- Born: 1 January 1910 Rasht, Gilan province, Iran
- Died: 20 December 1972 (aged 62) London, England
- Resting place: London
- Occupation: Poet
- Spouse(s): Jalil-al-Sādāt Irān-doḵt Meḡnāṭ Šahin Jasuri Tabrizi
- Relatives: Houshang Ebtehaj (Cousin)^{[citation needed]}
- Writing career
- Pen name: Golchin Gilani
- Language: Persian
- Genre: Poetry

= Golchin Gilani =

Iranian poet

Majd-al-Din Mir-fakhraʾi (مجدالدین میرفخرایی January 1, 1910 in Rasht – December 20, 1972 in London), better known by his pen name Golchin Gilani (گلچین گیلانی), was an Iranian poet.

== Biography ==
His birth name is pronounced as "Majdoddin." His father, Sayyed Mahdi Mir-fakhraʾi, was a Governor of Sabzevar County and Qom County. Majd-al-Din went through primary school in his hometown and high school in Tehran. After getting his bachelor's degree, he moved to England, earned an MD, and spent the rest of his life in England.

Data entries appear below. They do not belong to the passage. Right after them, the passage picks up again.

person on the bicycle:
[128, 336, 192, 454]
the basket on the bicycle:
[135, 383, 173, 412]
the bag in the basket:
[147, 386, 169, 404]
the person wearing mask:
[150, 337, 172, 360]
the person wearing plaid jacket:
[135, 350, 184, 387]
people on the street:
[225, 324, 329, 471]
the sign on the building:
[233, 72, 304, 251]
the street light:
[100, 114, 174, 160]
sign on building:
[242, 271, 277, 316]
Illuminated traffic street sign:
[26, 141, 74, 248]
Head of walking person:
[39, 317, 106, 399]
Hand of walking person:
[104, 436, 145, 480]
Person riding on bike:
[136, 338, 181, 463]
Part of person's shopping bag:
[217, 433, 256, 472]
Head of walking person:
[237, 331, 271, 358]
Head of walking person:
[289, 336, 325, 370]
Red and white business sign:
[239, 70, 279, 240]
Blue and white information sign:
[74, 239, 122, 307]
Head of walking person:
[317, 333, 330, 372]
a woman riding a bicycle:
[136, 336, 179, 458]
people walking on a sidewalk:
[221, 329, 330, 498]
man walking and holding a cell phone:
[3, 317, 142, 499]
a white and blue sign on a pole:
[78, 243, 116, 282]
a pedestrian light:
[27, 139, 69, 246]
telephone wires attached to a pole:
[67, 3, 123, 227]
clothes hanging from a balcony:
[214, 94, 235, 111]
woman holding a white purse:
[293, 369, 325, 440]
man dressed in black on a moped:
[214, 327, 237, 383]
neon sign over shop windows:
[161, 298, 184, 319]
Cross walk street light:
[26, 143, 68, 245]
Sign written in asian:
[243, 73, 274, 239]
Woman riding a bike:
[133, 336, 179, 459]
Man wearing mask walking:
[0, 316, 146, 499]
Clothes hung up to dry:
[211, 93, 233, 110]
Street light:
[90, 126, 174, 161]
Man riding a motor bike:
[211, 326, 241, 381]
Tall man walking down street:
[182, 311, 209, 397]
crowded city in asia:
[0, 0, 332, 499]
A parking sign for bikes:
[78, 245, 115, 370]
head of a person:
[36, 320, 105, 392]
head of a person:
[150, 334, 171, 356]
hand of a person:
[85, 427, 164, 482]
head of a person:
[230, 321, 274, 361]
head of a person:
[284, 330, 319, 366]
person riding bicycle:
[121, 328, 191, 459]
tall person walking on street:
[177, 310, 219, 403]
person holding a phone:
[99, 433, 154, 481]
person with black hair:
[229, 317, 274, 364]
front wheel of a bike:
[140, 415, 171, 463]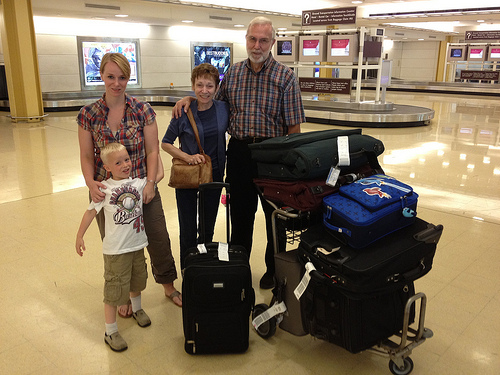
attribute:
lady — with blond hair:
[161, 61, 236, 301]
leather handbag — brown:
[159, 92, 225, 201]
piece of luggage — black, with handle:
[173, 234, 271, 369]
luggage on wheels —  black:
[248, 295, 450, 371]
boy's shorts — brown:
[90, 243, 157, 312]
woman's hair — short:
[181, 59, 232, 116]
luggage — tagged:
[172, 220, 269, 371]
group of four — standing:
[65, 10, 303, 373]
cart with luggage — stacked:
[248, 128, 442, 369]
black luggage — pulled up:
[176, 183, 286, 372]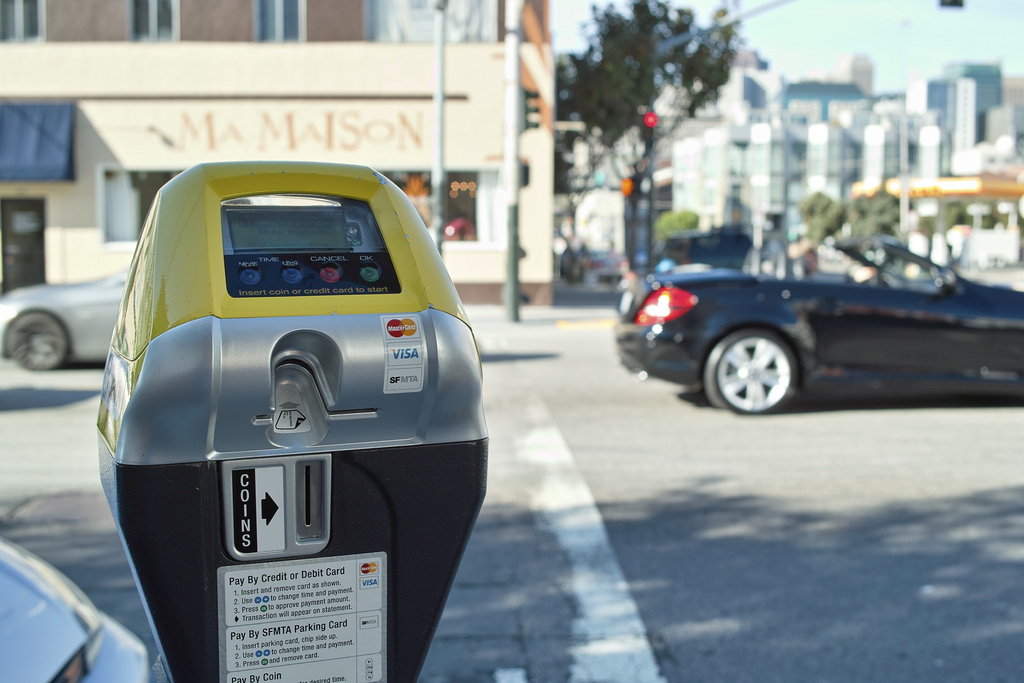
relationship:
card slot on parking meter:
[253, 330, 393, 423] [96, 155, 512, 678]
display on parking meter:
[218, 196, 383, 288] [96, 155, 512, 678]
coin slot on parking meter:
[215, 453, 333, 553] [96, 155, 512, 678]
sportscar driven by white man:
[616, 229, 1022, 422] [784, 225, 826, 276]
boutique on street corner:
[0, 26, 566, 302] [456, 278, 649, 329]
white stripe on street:
[499, 376, 664, 680] [0, 329, 1015, 680]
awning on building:
[0, 99, 86, 189] [0, 0, 555, 307]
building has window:
[0, 0, 555, 307] [106, 3, 206, 27]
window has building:
[280, 0, 304, 45] [0, 0, 555, 307]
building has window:
[0, 38, 561, 310] [392, 168, 503, 244]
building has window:
[0, 0, 555, 307] [254, 2, 306, 42]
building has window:
[0, 0, 555, 307] [131, 2, 177, 42]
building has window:
[0, 0, 555, 307] [1, 2, 40, 38]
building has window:
[0, 0, 555, 307] [386, 169, 482, 242]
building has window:
[0, 0, 555, 307] [102, 169, 172, 240]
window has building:
[0, 4, 42, 46] [0, 0, 555, 307]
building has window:
[0, 0, 555, 307] [253, 0, 302, 45]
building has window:
[0, 0, 555, 307] [261, 0, 300, 40]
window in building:
[398, 169, 498, 247] [136, 26, 605, 312]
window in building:
[0, 0, 43, 46] [0, 0, 555, 307]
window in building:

In the 1940s, Gilani worked as a translator for the British Broadcasting Corporation, as well as writing, translating, and recording newsreel narration for Movietone News. Majd-al-Din specialized in Tropical Medicine and Infectious Diseases. He died in London on December 20, 1972, and is buried in Putney Vale Cemetery in Southwest London (Block U, number 28) .

== The Rain ==
The Rain (باران, Bārān), published in 1944, is arguably his most famous poem and one of the best-known works of modern Persian poetry. It is a narrative poem about a day in the poet's childhood spent in the forests of Gilan. In the first half of the poem the weather is clear, while in the second half it suddenly begins to rain. The poem means to teach children that despite the weather, which is a metaphor for the person's state of life, the forest, which is a metaphor for life itself, is beautiful.